В глаза тут же бросилась гигантская клавиатура, вызывающая слишком явные ассоциации с крысиной пастью. Тот самый гигантский крысиный хвост, о котором с нотками истерики поведали ему коллеги, в синкопированном а-ритме звучащего пассажа мотался по комнате, описывая то самое, когда-то, смеха ради, придуманное им окривевшее кольцо. Он с каждым размахом увеличивал амплитуду и громил всё, что находилось в комнате и к компьютеру не имело отношения.

Вид дисплея его личного компьютера, и главное — то, что на нём было изображено, действительно мог внушить ужас. Почему-то опять померещилось, что из глубины экрана Арпадофель лениво постреливает в него очередями тёмно-багровых искр из косого глаза, ещё и вытянув хлыстом указующий, грозный перст…

Моти тут же выставил из комнаты последовавших за ним, а теперь дрожащих за его спиной, находящихся на грани истерики коллег, предложив им заняться своими задачами («или… чем хотите…») и позвонил Минею Мезимотесу: «Шеф, приходите!

Кажется, свершилось, причём гораздо скорее, чем я мог мечтать в самых смелых и безумных снах. И в той форме, о которой мы и не подозревали… Даже меня слегка напугало!» — «Мы с Кобой уже идём!» — «А этот-то зачем?» — вырвалось у Моти. — «Моти, ты меня удивляешь! Я же тебе с самого начала сказал, что он главный куратор темы.

И Тимми Пительман будет полностью ответственным за реализацию нашей темы. И… знаешь что… э-э-э… постарайся быть с Кобой… ну, понежнее что ли… Ладно?

Ты себе не представляешь, насколько этот человек нам необходим! Ты ведь и понятия не имеешь, кто такой Коба Арпадофель!» — «Кто такой? — нервно повторил Моти: — Администратор по неким загадочным общим и конкретным вопросам, куратор…» — «Темы угишотрия!» — торжественно закончил Миней. Моти на какое-то время замолк, потом заикаясь спросил: «Как вы сказали, шеф?» — «Я сказал — УГИШОТРИЯ! Привыкай, мой мальчик!
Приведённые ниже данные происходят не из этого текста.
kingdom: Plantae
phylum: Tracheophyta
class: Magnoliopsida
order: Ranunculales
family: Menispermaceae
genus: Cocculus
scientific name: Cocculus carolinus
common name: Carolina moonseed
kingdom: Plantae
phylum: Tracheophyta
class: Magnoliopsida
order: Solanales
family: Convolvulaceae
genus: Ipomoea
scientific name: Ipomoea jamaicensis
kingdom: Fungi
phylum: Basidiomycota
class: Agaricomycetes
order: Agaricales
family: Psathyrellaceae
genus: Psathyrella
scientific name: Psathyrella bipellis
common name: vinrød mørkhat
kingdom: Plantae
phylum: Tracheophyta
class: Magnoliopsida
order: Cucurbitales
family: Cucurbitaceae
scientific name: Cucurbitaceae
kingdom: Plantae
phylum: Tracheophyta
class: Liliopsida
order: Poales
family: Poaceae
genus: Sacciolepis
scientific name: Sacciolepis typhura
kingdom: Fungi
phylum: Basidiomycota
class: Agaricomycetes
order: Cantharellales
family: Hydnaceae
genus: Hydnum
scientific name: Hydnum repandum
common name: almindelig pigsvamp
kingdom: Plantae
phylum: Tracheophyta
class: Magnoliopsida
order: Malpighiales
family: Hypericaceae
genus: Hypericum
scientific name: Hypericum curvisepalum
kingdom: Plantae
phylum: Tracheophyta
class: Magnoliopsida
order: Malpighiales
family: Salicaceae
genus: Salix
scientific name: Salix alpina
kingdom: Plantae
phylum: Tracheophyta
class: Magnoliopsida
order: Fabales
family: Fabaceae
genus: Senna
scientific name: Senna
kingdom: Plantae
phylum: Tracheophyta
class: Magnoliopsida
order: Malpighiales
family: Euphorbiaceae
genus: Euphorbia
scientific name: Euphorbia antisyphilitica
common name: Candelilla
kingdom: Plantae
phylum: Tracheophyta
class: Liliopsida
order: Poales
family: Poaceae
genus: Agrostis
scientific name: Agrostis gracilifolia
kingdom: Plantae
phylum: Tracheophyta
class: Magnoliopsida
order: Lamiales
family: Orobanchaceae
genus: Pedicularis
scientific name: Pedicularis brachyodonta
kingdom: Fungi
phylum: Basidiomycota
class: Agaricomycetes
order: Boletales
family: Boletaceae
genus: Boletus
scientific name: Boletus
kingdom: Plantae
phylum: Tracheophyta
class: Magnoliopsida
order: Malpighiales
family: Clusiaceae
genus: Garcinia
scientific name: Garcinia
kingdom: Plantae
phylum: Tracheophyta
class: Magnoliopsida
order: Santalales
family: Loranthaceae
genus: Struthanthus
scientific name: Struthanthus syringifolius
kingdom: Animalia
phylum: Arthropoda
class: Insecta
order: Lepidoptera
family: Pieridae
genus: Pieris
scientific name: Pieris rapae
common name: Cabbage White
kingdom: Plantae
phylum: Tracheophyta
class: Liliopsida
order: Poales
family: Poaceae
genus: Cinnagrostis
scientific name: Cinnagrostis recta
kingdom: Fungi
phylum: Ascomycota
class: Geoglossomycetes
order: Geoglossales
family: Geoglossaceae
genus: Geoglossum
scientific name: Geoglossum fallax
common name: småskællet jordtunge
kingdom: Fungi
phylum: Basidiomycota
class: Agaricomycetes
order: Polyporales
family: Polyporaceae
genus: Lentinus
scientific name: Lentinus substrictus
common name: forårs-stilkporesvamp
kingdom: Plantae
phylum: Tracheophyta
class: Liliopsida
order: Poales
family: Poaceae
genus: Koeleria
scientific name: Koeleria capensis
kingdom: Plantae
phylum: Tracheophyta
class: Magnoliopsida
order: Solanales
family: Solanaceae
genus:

Так мы назвали нашу тему, правда, до сих пор не афишировали её кодовое название, но теперь можно: ты дал нам такое разрешение!» — «Значит, — слабым голосом пробормотал Моти: — Арпадофель куратор у… ги… шот… как-там-её?..

А что ещё?» — «Бери выше! Коба Арпадофель — Главный Фанфаролог!!!» — «Б-г мой! А это что ещё такое?» — «Ты что, испугался? Не пугайся!.. Что такое Главный Фанфаролог, и вообще, что такое наука фанфарология — узнаешь со временем. Скоро эту недавно зародившуюся в недрах научных лабораторий Арпадофеля и стремительно восходящую науку будут изучать все-все-все! В современном мире без фанфарологии и шагу не ступишь…» — и с этими словами Миней, посмеиваясь, повесил трубку.